Manufacturing and Construction
Manufacturing has grown strongly, supported by policy incentives and investment, but increasing automation has reduced employment intensity. Construction remains one of the largest job generators due to public infrastructure spending, though many jobs are temporary and informal.
Services Sector
Services dominate India’s growth story, with strong expansion in finance, real estate, IT, and professional services. While these sectors add high-value output, they create fewer mass jobs and are concentrated in urban centres and higher skill brackets.
What the Employment Data Shows
- The overall unemployment rate has moderated, but job quality remains uneven.
- Labour force participation has improved, including higher participation by women.
- A large share of employment remains informal, lacking contracts and social security.

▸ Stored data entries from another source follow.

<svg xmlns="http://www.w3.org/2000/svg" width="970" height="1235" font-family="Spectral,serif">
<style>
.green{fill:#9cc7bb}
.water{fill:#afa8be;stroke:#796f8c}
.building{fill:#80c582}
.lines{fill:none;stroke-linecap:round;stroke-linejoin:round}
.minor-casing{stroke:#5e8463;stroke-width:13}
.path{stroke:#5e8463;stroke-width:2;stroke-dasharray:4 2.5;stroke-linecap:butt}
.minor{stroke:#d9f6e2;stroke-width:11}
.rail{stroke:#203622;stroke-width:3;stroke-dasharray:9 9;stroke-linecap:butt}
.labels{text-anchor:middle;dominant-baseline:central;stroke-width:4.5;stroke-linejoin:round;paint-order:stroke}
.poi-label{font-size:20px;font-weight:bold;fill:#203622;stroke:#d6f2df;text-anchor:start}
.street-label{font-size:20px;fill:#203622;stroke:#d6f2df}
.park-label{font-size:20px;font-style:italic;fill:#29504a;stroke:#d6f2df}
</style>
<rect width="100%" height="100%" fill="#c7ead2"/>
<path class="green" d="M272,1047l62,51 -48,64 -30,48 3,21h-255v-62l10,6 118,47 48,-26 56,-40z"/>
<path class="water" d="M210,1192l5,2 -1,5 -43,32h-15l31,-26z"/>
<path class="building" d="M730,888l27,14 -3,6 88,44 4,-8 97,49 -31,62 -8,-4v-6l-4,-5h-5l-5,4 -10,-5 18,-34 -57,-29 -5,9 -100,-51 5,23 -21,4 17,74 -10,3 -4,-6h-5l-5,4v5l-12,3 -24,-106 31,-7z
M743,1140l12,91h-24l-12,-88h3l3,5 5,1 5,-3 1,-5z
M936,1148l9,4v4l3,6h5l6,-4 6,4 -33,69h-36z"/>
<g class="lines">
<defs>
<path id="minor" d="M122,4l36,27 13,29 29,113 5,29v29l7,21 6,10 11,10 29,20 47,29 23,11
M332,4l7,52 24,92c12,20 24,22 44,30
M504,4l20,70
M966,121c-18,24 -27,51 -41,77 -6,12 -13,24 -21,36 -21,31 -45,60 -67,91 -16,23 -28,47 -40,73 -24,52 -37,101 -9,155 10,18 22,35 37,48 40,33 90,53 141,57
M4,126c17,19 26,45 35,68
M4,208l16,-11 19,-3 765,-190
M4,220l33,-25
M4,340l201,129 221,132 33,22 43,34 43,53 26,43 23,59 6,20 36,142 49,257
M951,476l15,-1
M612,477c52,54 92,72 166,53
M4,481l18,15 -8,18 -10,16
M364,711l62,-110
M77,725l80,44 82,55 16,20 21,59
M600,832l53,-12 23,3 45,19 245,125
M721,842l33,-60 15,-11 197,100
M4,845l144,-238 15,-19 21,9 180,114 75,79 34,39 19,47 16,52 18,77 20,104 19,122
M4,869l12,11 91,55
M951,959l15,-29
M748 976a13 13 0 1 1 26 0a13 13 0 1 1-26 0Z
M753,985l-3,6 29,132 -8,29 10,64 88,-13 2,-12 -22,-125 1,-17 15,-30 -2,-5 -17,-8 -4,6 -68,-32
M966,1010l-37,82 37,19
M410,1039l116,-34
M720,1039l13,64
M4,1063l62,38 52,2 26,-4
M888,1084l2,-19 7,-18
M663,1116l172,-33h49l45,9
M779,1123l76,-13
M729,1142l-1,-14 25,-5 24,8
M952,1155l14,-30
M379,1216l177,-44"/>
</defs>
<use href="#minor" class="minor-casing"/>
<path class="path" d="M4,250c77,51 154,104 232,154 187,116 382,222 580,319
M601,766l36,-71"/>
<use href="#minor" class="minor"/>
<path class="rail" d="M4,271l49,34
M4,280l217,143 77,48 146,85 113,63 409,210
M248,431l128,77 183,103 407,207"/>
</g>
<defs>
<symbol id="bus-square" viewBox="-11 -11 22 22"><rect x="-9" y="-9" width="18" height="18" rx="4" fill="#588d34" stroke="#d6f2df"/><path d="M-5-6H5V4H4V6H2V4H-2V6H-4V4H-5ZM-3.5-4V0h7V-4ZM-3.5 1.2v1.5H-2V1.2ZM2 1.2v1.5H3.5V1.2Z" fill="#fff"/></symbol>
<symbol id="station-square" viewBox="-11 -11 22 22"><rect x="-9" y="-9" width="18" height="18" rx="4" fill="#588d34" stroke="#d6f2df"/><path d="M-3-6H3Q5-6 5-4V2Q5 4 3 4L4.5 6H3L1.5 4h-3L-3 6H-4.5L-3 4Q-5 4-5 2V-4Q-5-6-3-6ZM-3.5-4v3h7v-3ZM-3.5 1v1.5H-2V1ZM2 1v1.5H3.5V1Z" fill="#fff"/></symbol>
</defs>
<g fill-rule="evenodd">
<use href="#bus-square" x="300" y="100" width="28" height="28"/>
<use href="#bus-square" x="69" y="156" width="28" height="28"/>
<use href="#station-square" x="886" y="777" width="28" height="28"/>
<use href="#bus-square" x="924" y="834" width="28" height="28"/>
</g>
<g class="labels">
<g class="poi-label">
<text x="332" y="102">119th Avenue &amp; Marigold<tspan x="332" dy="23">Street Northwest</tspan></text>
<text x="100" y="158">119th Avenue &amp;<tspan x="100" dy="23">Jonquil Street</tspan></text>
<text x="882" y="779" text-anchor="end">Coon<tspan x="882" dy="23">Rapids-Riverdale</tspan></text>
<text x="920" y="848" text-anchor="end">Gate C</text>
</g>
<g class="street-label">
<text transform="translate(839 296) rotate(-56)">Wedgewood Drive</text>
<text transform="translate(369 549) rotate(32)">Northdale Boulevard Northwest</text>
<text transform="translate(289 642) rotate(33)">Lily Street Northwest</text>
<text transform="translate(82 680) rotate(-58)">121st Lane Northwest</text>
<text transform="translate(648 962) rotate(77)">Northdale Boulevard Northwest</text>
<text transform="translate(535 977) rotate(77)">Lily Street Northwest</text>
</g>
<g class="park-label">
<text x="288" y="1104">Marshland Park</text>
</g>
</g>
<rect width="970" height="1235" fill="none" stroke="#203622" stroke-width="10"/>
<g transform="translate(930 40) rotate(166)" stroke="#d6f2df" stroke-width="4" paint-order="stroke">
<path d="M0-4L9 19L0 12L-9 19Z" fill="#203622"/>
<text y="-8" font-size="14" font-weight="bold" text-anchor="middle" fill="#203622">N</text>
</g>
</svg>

- Youth employment faces pressure due to a mismatch between education levels and available jobs.
At the same time, rapid expansion of the gig economy has absorbed many workers, but these roles often offer limited skill progression and long-term security.

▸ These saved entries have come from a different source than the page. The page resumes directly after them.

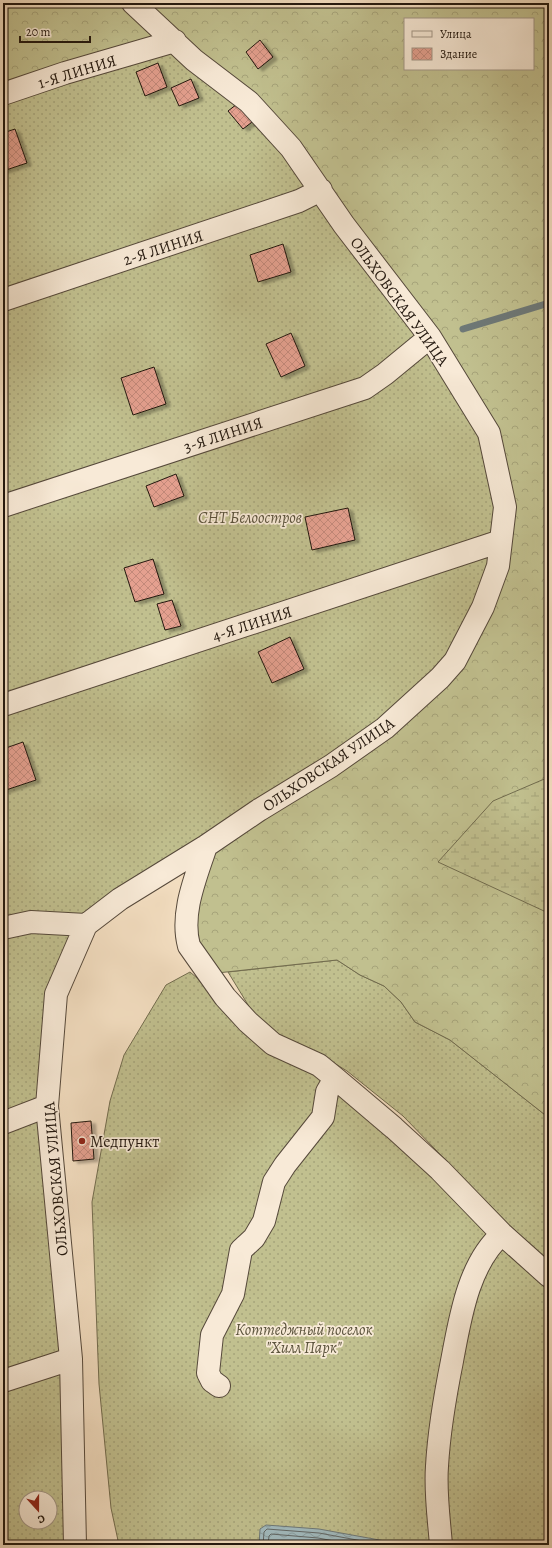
<svg xmlns="http://www.w3.org/2000/svg" width="552" height="1548" font-family="Alegreya,serif">
<style>
.grass{fill:url(#grass-dots);stroke:#726c4e;fill-rule:evenodd}
.forest{fill:url(#forest-crowns);stroke:#726c4e;fill-rule:evenodd}
.wetland{fill:url(#wetland-marsh);stroke:#726c4e}
.water{fill:url(#water-waves);stroke:#6e7978}
.lines{fill:none;stroke-linecap:round;stroke-linejoin:round}
.shore{stroke:#626866;stroke-width:1}
.stream{stroke:#6e7978;stroke-width:7}
.building{fill:url(#building-cross-hatch);stroke:#22170e;filter:url(#shadow)}
.minor-casing{stroke:#56493b;stroke-width:24}
.minor{stroke:#f8ead7;stroke-width:22}
.poi-dot{fill:#8f2418;stroke:#f8ead7;stroke-width:1.5}
.labels{text-anchor:middle;stroke-width:3.5;stroke-linejoin:round;paint-order:stroke}
.street-label{font-size:16px;fill:#22170e;stroke:#f8ead7}
.park-label{font-size:16px;font-style:italic;fill:#5a523b;stroke:#f8ead7}
.poi-label{font-size:16px;fill:#22170e;stroke:#f8ead7;text-anchor:start}
</style>
<defs>
<pattern id="grass-dots" width="8" height="8" patternUnits="userSpaceOnUse"><rect width="8" height="8" fill="#c1c08f"/><path d="M2 2h.1M6 6h.1" fill="none" stroke="#a6a47a" stroke-width="1.8" stroke-linecap="round"/></pattern>
<pattern id="forest-crowns" width="20" height="18" patternUnits="userSpaceOnUse"><rect width="20" height="18" fill="#c1c08f"/><path d="M2 6a3 3 0 1 1 6 0M12 15a3 3 0 1 1 6 0" fill="none" stroke="#a6a47a"/></pattern>
<pattern id="wetland-marsh" width="20" height="14" patternUnits="userSpaceOnUse"><rect width="20" height="14" fill="#c1c08f"/><path d="M1 5h8M5 5V1M11 12h8M15 12V8" fill="none" stroke="#a6a47a"/></pattern>
<pattern id="water-waves" width="16" height="10" patternUnits="userSpaceOnUse"><rect width="16" height="10" fill="#a1babe"/><path d="M0 5q4-4 8 0t8 0" fill="none" stroke="#8a9fa2"/></pattern>
<pattern id="building-cross-hatch" width="8" height="8" patternUnits="userSpaceOnUse"><rect width="8" height="8" fill="#e4a08f"/><path d="M0 0l8 8M0 8l8-8" fill="none" stroke="#c3897a"/></pattern>
<filter id="shadow"><feDropShadow dx="4.5" dy="2.5" stdDeviation="1" flood-color="#0004"/></filter>
</defs>
<rect width="100%" height="100%" fill="#f4dfc2"/>
<filter id="stains"><feTurbulence type="fractalNoise" baseFrequency=".005" numOctaves="4"/><feColorMatrix values="0 0 0 0 .2 0 0 0 0 .09 0 0 0 0 .02 0 0 0 .5 -.17"/></filter>
<radialGradient id="worn" r=".72"><stop offset=".6" stop-color="#630" stop-opacity="0"/><stop offset="1" stop-color="#630" stop-opacity=".3"/></radialGradient>
<!-- grass -->
<path class="grass" d="M167 40 249 102 489 433 499 556 429 690 84 927 56 994 48 1111 75 1545H3V95ZM26 1498H50V1522H26Z
M337 960 360 975 384 986 401 1002 415 1022 450 1040 549 1118V1264L500 1216 403 1116 347 1071 326 1058 274 1034 253 1013 228 972Z
M190 972 197 978 229 1015 316 1074 436 1178 494 1240 549 1291V1545H119L111 1508 99 1384 92 1202 110 1101 124 1055 166 985Z"/>
<!-- forest -->
<path class="forest" d="M3 3H549V1118L450 1040 415 1022 401 1002 384 986 360 975 337 960 208 974 189 946 209 847 429 690 499 556 489 433 329 203 179 45 3 95ZM405 19H533V69H405Z"/>
<!-- wetland -->
<path class="wetland" d="M549 777V917L544 911 438 862 493 801Z"/>
<!-- water -->
<path class="water" d="M266 1525 319 1529 396 1543 399 1545H259L260 1529Z"/>
<g class="lines">
<!-- shore -->
<path class="shore" d="M263 1545 264 1532 267 1529 319 1533 384 1545
M268 1545 269 1536 271 1534 318 1538 356 1545
M274 1545 276 1541 323 1545"/>
<!-- stream -->
<path class="stream" d="M463 329 549 303"/>
</g>
<!-- building -->
<path class="building" d="M260 40 273 57 258 69 246 52Z
M158 63 167 87 145 96 136 72Z
M191 79 199 98 179 106 171 88Z
M241 101 256 119 243 129 228 111Z
M15 129 27 163 3 171V133Z
M283 244 291 272 258 282 250 255Z
M291 333 305 366 281 377 266 344Z
M154 367 166 404 133 415 121 378Z
M176 474 184 496 154 507 146 486Z
M348 508 355 540 312 550 305 517Z
M153 559 164 594 135 602 124 568Z
M172 600 181 626 165 630 157 604Z
M290 637 304 669 272 683 258 652Z
M23 742 36 780 3 791V749Z
M91 1121 94 1159 73 1161 71 1123Z"/>
<g class="lines">
<defs>
<path id="minor" d="M3 94 65 73 175 41
M3 300 299 201 321 190
M3 506 365 388 385 374 430 337
M3 705 501 541
M206 846C196 877 180 913 189 946L225 997 248 1022 273 1044 319 1065 335 1078 394 1128 440 1170 502 1234 549 1276
M3 928 31 922 86 925
M3 1123 47 1106
M3 1381 71 1359
M219 1386 212 1381 208 1373 212 1335 233 1294 241 1250 254 1238 264 1221 274 1182 285 1165 323 1117 327 1092 335 1078
M75 1545 71 1359 47 1106 56 994 86 925 120 899 206 846 259 810 331 766 385 728 440 678 455 661 483 607 498 566 505 507 489 433 430 337 344 225 291 148 249 102 194 60 133 3
M441 1545C439 1519 435 1493 437 1466 439 1431 445 1396 452 1361 460 1319 468 1264 502 1234"/>
</defs>
<!-- minor casing -->
<use href="#minor" class="minor-casing"/>
<!-- minor -->
<use href="#minor" class="minor"/>
</g>
<!-- markers -->
<circle class="poi-dot" cx="82" cy="1141" r="4"/>
<g class="labels">
<!-- street labels -->
<g class="street-label">
<text transform="translate(77 71) rotate(-17)" y="6">1-Я ЛИНИЯ</text>
<text transform="translate(163 247) rotate(-18)" y="6">2-Я ЛИНИЯ</text>
<text transform="translate(400 301) rotate(54)" y="6">ОЛЬХОВСКАЯ УЛИЦА</text>
<text transform="translate(223 434) rotate(-18)" y="6">3-Я ЛИНИЯ</text>
<text transform="translate(252 623) rotate(-18)" y="6">4-Я ЛИНИЯ</text>
<text transform="translate(328 764) rotate(-34)" y="6">ОЛЬХОВСКАЯ УЛИЦА</text>
<text transform="translate(55 1179) rotate(-95)" y="6">ОЛЬХОВСКАЯ УЛИЦА</text>
</g>
<!-- park labels -->
<g class="park-label">
<text x="250" y="523">СНТ Белоостров</text>
<text x="304" y="1335">Коттеджный поселок<tspan x="304" dy="18">"Хилл Парк"</tspan></text>
</g>
<!-- poi labels -->
<g class="poi-label">
<text x="90" y="1147">Медпункт</text>
</g>
</g>
<!-- margin -->
<rect width="552" height="1548" fill="none" stroke="#f4dfc2" stroke-width="16"/>
<rect x="4" y="4" width="544" height="1540" fill="none" stroke="#22170e" stroke-width="2"/>
<rect x="8" y="8" width="536" height="1532" fill="none" stroke="#22170e"/>
<!-- legend -->
<rect x="404" y="18" width="130" height="52" fill="#f8ead7" stroke="#a29687"/>
<rect x="412" y="31" width="20" height="6" fill="#f8ead7" stroke="#a29687"/>
<text x="440" y="38" font-size="12" fill="#22170e">Улица</text>
<rect x="412" y="48" width="20" height="12" fill="url(#building-cross-hatch)" stroke="#a29687"/>
<text x="440" y="58" font-size="12" fill="#22170e">Здание</text>
<!-- north arrow -->
<g transform="translate(38 1510) rotate(159)"><circle r="19" fill="#f8ead7" stroke="#a29687"/>
<path d="M0-3L7 15L0 10L-7 15Z" fill="#8f2418"/>
<text y="-6" font-size="11" font-weight="bold" text-anchor="middle" fill="#22170e">С</text>
</g>
<!-- scale -->
<path d="M20 36v6h70v-6" fill="none" stroke="#22170e" stroke-width="2"/>
<text x="26" y="36" font-size="12" fill="#22170e" stroke="#f8ead7" stroke-width="3" paint-order="stroke">20 m</text>
<rect width="100%" height="100%" filter="url(#stains)"/>
<rect width="100%" height="100%" fill="url(#worn)"/>
</svg>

Why Growth Has Not Created Enough Jobs
Capital-Intensive Growth
Firms increasingly rely on machines and automation to remain competitive, reducing labour demand per unit of output.
Informality and Job Quality
A majority of workers remain in informal employment, masking labour stress despite moderate unemployment rates.
Skill Mismatch
Educational attainment has risen faster than the creation of suitable formal jobs, leading to underemployment among graduates.
Regional Imbalances
Formal job creation is concentrated in a few states and urban clusters, while other regions depend on self-employment and casual work.
Small Firm Constraints
Complex compliance requirements discourage small enterprises from scaling up, limiting their capacity to generate stable jobs.
What Could Help Bridge the Gap
- Prioritising employment intensity alongside growth in policy design.
- Strengthening labour-intensive manufacturing and MSMEs.
- Expanding infrastructure-led employment across regions.
- Improving skilling, apprenticeships, and education–industry alignment.
- Promoting job creation in labour-absorbing services such as tourism, healthcare, logistics, and care services.
- Ensuring labour reforms balance flexibility with worker protection and social security.
Why This Matters
For citizens, limited job creation affects income security and upward mobility.
For governance, it raises concerns about inclusive development and social stability.
For policy, it highlights the need to align growth strategies with employment outcomes.
For the future, India’s demographic advantage depends on converting economic expansion into quality jobs.
What Readers Should Understand
India’s challenge is not a lack of growth, but a mismatch between how the economy grows and how jobs are created. Converting strong GDP performance into broad-based employment requires targeted policies that support labour-absorbing sectors, improve job quality, and equip workers with relevant skills. Aligning growth with employment will be key to sustaining long-term economic and social progress.